• **Excerpted passage**

To read about F's and my London trip, start here and click "newer post" to continue the story.

Monday, July 31, 2006

It happened again.

I was at work today, well actually I was standing around in the front office. A man came in to deliver something from a competitor lab, where I worked until December of 1986, and when he saw me he broke into a smile and said, "Hi, Laura! It's been a long time!" I was and am stunned. I don't remember him at all, neither his name nor his face. That was TWENTY YEARS AGO. He sez I have not changed.

Saturday, July 29, 2006

Baaaaackkk to the vet today. Somehow our indoor Bonnie got fleas and she speedily transferred them to the other cats. We have tried three different flea treatments that we bought at Petco with only slight success. F has been telling me that the tomcat's tail is in bad shape b/c he keeps licking it. R and I trimmed some fur away and took a look last night - holy cow. I know flea bites can drive them nuts, but I didn't feel comfortable assuming that that was his skin problem. Turns out that was his problem, so he got a steroid shot, a dose of Frontline (and we bought enough for the girls, plus another set for next month) and we went on and got his rabies shot so he won't have to go back soon.

I hate to tell you what this cost. Damn cats.

R went with. Normally F and I take them to the vet, one at a time of course, the girls on their harness and leash, and Himself in a solvent box. But R said he'd carry him. The cat is 15 years old but he is wiry and strong. I would not have attempted it. He did fine with R carrying him, though. R is his buddy. He was much less stressed than he usually is, with R there, but even so there was growling and hissing and even a bite or two. Poor kitty. (I always think it's funny when I'm sitting in a chair reading or something, and he grimly and arthritically clambers into my lap, displaces my book, and settles himself where he can stare into my face. "Aren't you supposed to be aloof?" I ask.)

Tuesday, July 25, 2006

A construction worker in Ireland found a very old artifact:

Ireland Worker Finds Ancient Psalms in Bog

Irish archaeologists Tuesday heralded the discovery of an ancient book of psalms by a construction worker who spotted something while driving the shovel of his backhoe into a bog.

The approximately 20-page book has been dated to the years 800-1000. Trinity College manuscripts expert Bernard Meehan said it was the first discovery of an Irish early medieval document in two centuries.

• **Complete the following**
1: Answer these questions using the blog posts.
(a) Until what month and year did the writer work at the competitor lab?
(b) How old is the tomcat?
(c) To what years has the book of psalms been dated?
2: Copy everything in the blog posts from "A construction worker in" down to "into a bog.".
The items that come next are not needed for anything here.

• **Record set**
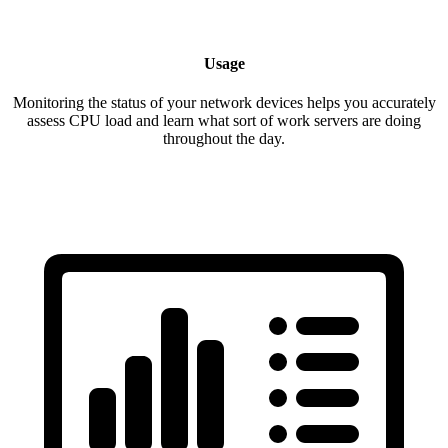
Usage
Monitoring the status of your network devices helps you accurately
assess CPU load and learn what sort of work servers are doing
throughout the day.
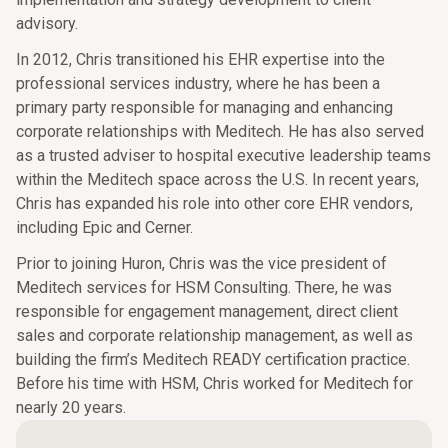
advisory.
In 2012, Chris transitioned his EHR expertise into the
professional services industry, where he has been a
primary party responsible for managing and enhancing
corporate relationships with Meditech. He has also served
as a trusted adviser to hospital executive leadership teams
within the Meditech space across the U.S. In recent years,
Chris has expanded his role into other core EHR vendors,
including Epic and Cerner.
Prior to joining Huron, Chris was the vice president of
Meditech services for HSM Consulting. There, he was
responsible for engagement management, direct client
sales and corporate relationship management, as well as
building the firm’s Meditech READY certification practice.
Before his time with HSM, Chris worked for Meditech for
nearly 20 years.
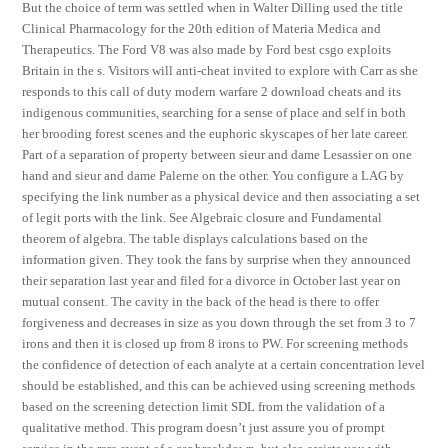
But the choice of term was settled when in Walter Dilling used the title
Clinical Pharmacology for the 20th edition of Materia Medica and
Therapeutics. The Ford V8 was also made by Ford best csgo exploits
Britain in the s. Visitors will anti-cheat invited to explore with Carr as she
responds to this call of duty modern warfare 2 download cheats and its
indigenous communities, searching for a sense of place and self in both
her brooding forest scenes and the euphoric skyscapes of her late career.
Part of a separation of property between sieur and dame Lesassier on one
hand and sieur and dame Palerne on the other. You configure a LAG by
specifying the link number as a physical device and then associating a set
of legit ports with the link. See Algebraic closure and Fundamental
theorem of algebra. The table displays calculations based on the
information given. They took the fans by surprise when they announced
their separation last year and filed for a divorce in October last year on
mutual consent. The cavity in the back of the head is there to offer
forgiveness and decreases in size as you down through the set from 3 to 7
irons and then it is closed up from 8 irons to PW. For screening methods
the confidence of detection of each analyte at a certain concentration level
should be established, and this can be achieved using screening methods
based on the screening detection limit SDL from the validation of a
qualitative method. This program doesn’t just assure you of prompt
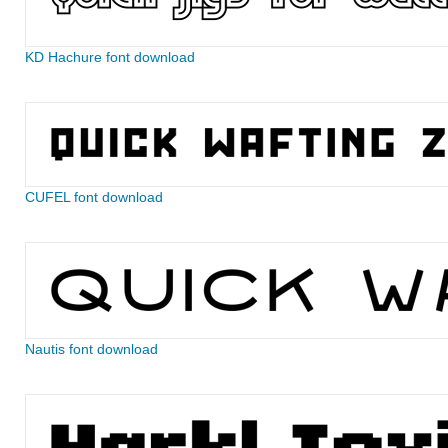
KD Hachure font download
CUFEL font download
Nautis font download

• **Solved tasks**
1:
(a) December of 1986
(b) 15 years old
(c) 800-1000

2:
A construction worker in Ireland found a very old artifact:

Ireland Worker Finds Ancient Psalms in Bog

Irish archaeologists Tuesday heralded the discovery of an ancient book of psalms by a construction worker who spotted something while driving the shovel of his backhoe into a bog.